ACTION ITEM: The answer must consist solely of the lines from the one containing "0: (279, 551)" through the last line of the records, set down exactly and without any pictures.

START RECORD EXCERPTS

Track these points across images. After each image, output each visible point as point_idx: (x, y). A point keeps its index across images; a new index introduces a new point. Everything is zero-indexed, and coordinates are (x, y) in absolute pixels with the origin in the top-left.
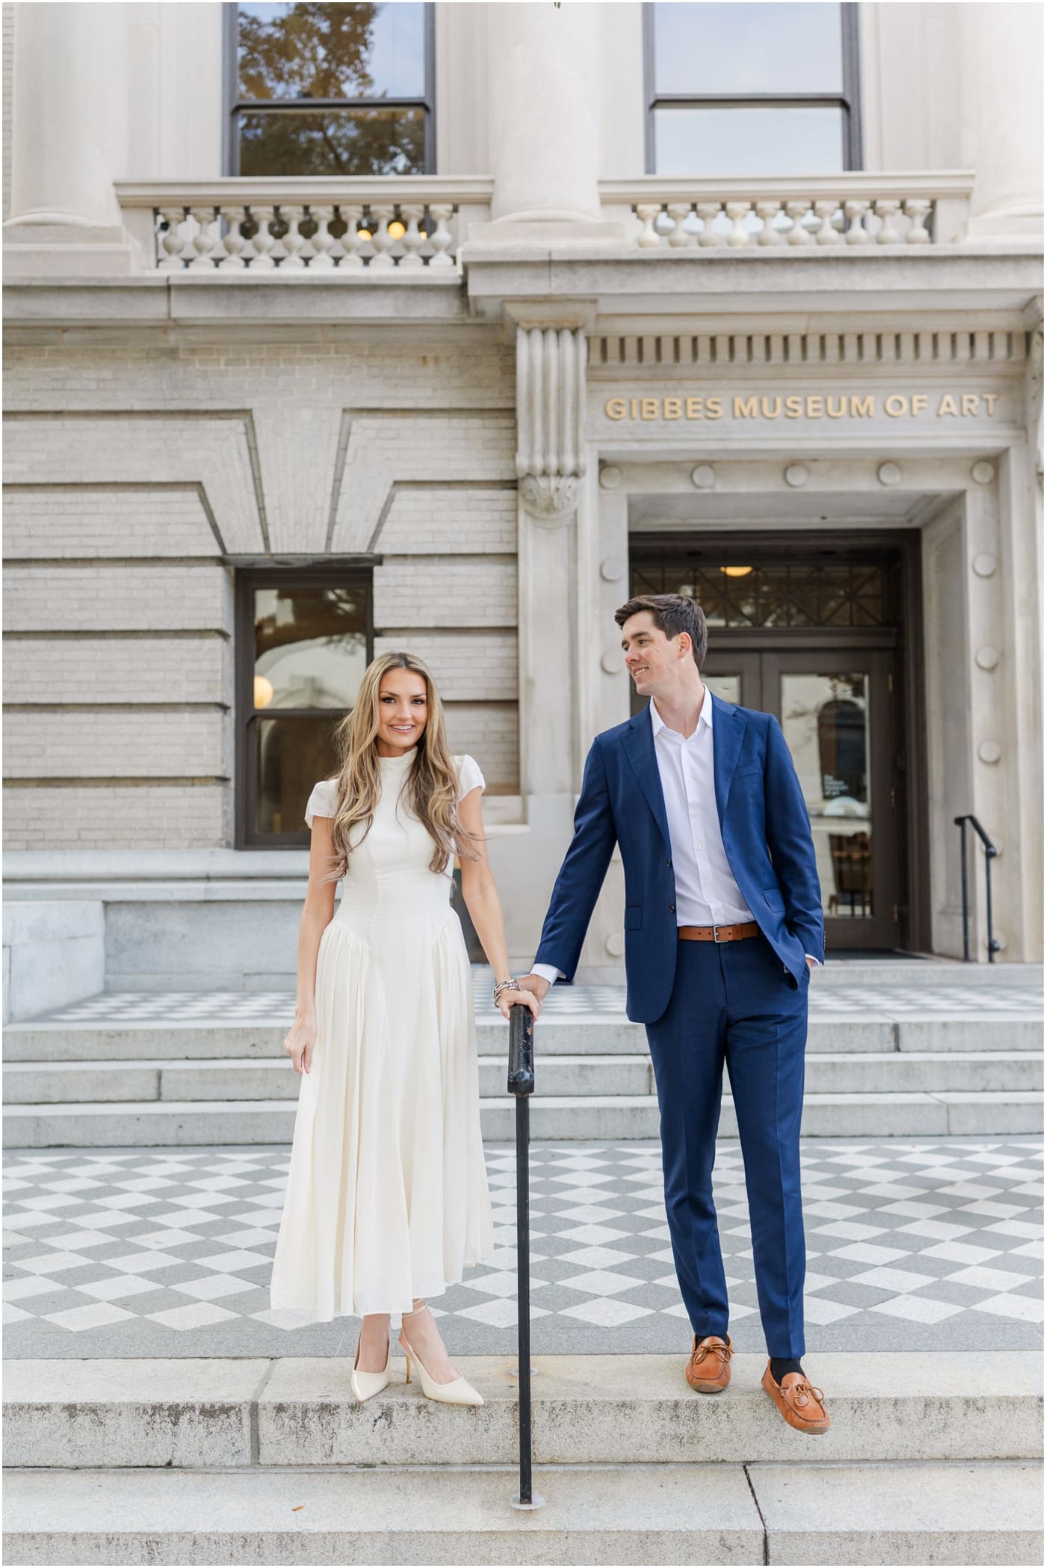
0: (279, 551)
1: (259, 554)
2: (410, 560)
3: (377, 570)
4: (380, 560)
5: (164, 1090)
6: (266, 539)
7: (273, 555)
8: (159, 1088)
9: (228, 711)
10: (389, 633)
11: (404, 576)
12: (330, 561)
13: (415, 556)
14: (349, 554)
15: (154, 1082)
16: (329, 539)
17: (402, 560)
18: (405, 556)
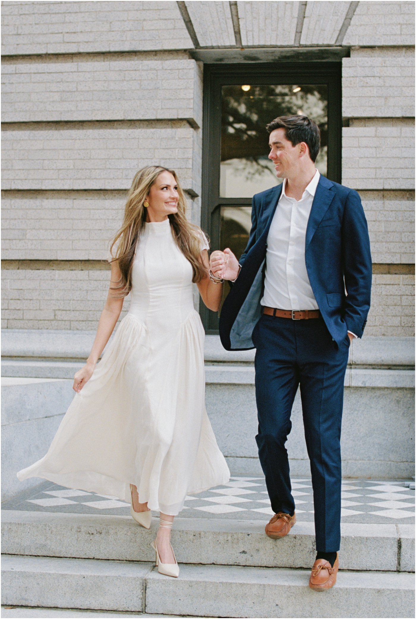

END RECORD EXCERPTS

FINAL ANSWER:
0: (279, 551)
1: (259, 554)
2: (410, 560)
3: (377, 570)
4: (380, 560)
5: (164, 1090)
6: (266, 539)
7: (273, 555)
8: (159, 1088)
9: (228, 711)
10: (389, 633)
11: (404, 576)
12: (330, 561)
13: (415, 556)
14: (349, 554)
15: (154, 1082)
16: (329, 539)
17: (402, 560)
18: (405, 556)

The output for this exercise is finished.